From The Vancover Sun
"Africa's top human rights body, relying partly on a Canadian precedent, issued a landmark ruling Thursday in favour of an indigenous group that has been fighting for justice since the Kenyan government forced them off their land in the 1970s to create a tourist-drawing game reserve.
The Endorois community -- approximately 60,000 indigenous nomadic pastoralists -- was evicted from its ancestral lands around Lake Bogoria in the rift valley and from the Mochongoi forest on the Laikipia plains in central Kenya some 30 years ago for the creation of game reserves and for ruby mining.
Cynthia Morel co-counsel on the case while working as the senior legal adviser to Minority Rights Group International, said it is the first time any international human rights body has given concrete effect to the so-called "right of development" that is included in the African Charter on Human and Peoples Rights.

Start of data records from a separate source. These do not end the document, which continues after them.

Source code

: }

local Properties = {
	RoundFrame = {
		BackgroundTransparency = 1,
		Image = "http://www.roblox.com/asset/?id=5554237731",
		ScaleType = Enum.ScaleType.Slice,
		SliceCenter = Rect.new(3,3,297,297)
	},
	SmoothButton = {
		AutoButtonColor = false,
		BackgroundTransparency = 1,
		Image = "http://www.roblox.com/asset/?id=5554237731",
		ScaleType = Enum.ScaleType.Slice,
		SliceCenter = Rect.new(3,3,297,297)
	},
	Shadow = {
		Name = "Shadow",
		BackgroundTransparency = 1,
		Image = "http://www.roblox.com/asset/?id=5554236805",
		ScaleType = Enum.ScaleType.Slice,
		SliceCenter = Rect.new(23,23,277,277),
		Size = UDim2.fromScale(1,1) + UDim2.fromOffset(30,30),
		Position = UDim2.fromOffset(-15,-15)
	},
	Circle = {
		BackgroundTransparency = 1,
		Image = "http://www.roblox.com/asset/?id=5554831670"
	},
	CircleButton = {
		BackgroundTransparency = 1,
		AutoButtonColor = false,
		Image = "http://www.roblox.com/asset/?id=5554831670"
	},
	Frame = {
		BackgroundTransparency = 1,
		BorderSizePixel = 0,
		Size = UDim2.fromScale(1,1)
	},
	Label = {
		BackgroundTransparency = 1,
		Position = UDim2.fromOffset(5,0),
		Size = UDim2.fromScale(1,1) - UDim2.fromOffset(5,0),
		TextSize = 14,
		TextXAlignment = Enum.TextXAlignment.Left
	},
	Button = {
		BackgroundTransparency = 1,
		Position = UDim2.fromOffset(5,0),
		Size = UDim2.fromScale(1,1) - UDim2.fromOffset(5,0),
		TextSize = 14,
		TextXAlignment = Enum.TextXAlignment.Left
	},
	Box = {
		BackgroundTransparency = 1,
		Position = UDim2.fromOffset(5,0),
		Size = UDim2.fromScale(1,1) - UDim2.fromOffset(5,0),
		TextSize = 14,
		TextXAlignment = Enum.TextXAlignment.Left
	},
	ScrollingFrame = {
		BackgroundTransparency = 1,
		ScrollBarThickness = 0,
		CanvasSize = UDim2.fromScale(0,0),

It is also the first time the concept of indigenous people, and accompanying land rights, has been recognized in Africa.
"This landmark decision marks the beginning of a new dawn, not only for the Endorois Community, but for all indigenous peoples across Africa,"
The ruling could have a ripple effect throughout Africa, because until now many African regimes have maintained that all Africans are indigenous and, therefore, no groups have special land rights, according to Michelo Hansungule of the University of Pretoria's Centre for Human rights in South Africa.
"It is the first time that an African institution is [defending] the weakest, poorest and most marginalized peoples," he told Canwest News Service, adding that the decision could alter land use decisions throughout the continent.This is good news and kia kaha to the indigenous people of africa.
I have to say this story has been a bit of an eye-opener for me - I have never really known about this indigenous struggle in africa.
If everyone is indigenous then, isn't that the same in effect, as no one is indigenous?